Concurrency and transactional safety
Because data is partitioned and stored by BucketIndex, Clustering runs concurrently at the bucket level, which significantly reduces total runtime.
After each run, Clustering passes information about new and old data files to the Meta Service. The Meta Service detects transaction conflicts, coordinates the seamless metadata update for new and old files, and reclaims old data files.
Compaction
Delta tables support UPDATE and DELETE operations, but these do not modify records in place. Instead, each operation writes a new record that marks the previous state of the old record. Over time, this produces:
Data redundancy: Intermediate records accumulate, increasing storage and compute costs.
Lower query efficiency: Full snapshot queries must process more records to determine the current state.
Compaction merges selected BaseFiles and DeltaFiles, combines all records with the same primary key, and retains only the latest state. The result is a new BaseFile containing only INSERT data — all intermediate UPDATE and DELETE states are eliminated.
How Compaction works

Compaction runs concurrently at the bucket level and follows a timeline of triggered operations:
From t1 to t3, a new batch of DeltaFiles is written. This triggers a Compaction that merges those DeltaFiles into a new BaseFile for each bucket.
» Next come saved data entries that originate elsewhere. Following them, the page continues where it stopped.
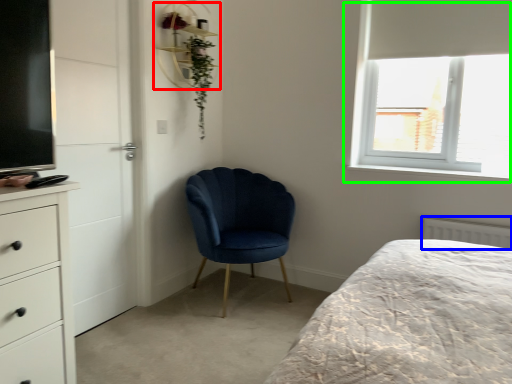
Question: Based on their relative distances, which object is farther from shelf (highlighted by a red box)? Choose from radiator (highlighted by a blue box) and window (highlighted by a green box).

Choices:
 (A) radiator
 (B) window

Answer: (A)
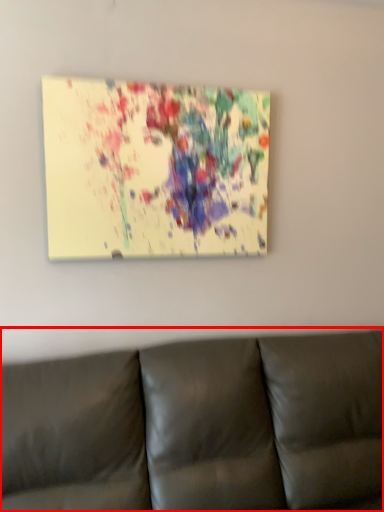
Question: In this image, where is studio couch (annotated by the red box) located relative to picture frame?

Choices:
 (A) right
 (B) left

Answer: (A)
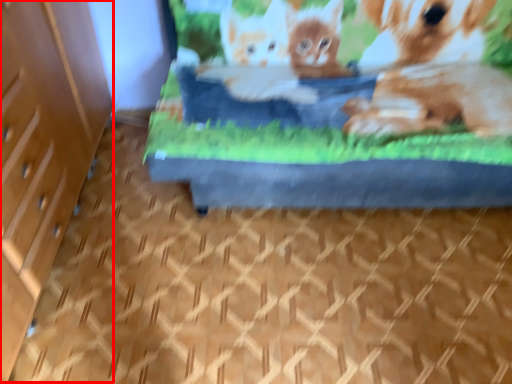
Question: Observing the image, what is the correct spatial positioning of file cabinet (annotated by the red box) in reference to bed?

Choices:
 (A) left
 (B) right

Answer: (A)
At t4 and t6, another batch of DeltaFiles is written. The next Compaction merges the existing BaseFile with the new DeltaFiles to produce an updated BaseFile.
As with Clustering, Compaction interacts with the Meta Service after each run: the Meta Service detects transaction conflicts, atomically updates metadata for new and old files, and reclaims the old data files.
Choosing Compaction frequency
Compaction reduces storage and compute costs by eliminating intermediate record states, which directly speeds up full snapshot queries. However, running it frequently has costs:
Each run requires significant compute and I/O resources.
The new BaseFile requires additional storage.
Historical DeltaFiles needed for Time Travel cannot be deleted immediately, so they continue to incur storage costs until the retention period expires.
Set Compaction frequency based on how UPDATE- and DELETE-heavy your workload is:
| Workload pattern | Recommended approach |
|---|---|
| Frequent UPDATE/DELETE operations with high demand for full snapshot query speed | Increase Compaction frequency |
| Low UPDATE/DELETE rate or infrequent full snapshot queries | Run Compaction less frequently to reduce resource consumption |
Data reclamation
Delta tables retain historical data versions to support Time Travel and incremental queries. Data reclamation removes versions that are no longer needed.
Recommended: configure a retention policy
Set the data retention period using the acid.data.retain.hours table property. Historical data older than this value is automatically reclaimed. After reclamation, that version can no longer be queried via Time Travel. The reclaimed data consists mainly of operation logs and data files.
If a Delta table continuously receives new DeltaFiles, no DeltaFiles can be deleted — other DeltaFiles may have state dependencies on them. After a COMPACTION or InsertOverwrite operation, the subsequently generated files no longer depend on the previous DeltaFiles and can be reclaimed after the Time Travel query period expires.
Optional: force early cleanup
In special scenarios, use the PURGE command to manually trigger a forced cleanup of historical data.
Automatic safeguard
If Compaction is not run for an extended period, historical data can grow without bound, which eventually blocks reclamation. To prevent this, the MaxCompute engine periodically runs an automatic Compaction on BaseFiles or DeltaFiles that are older than the configured Time Travel retention period. This ensures the reclamation mechanism continues to function correctly.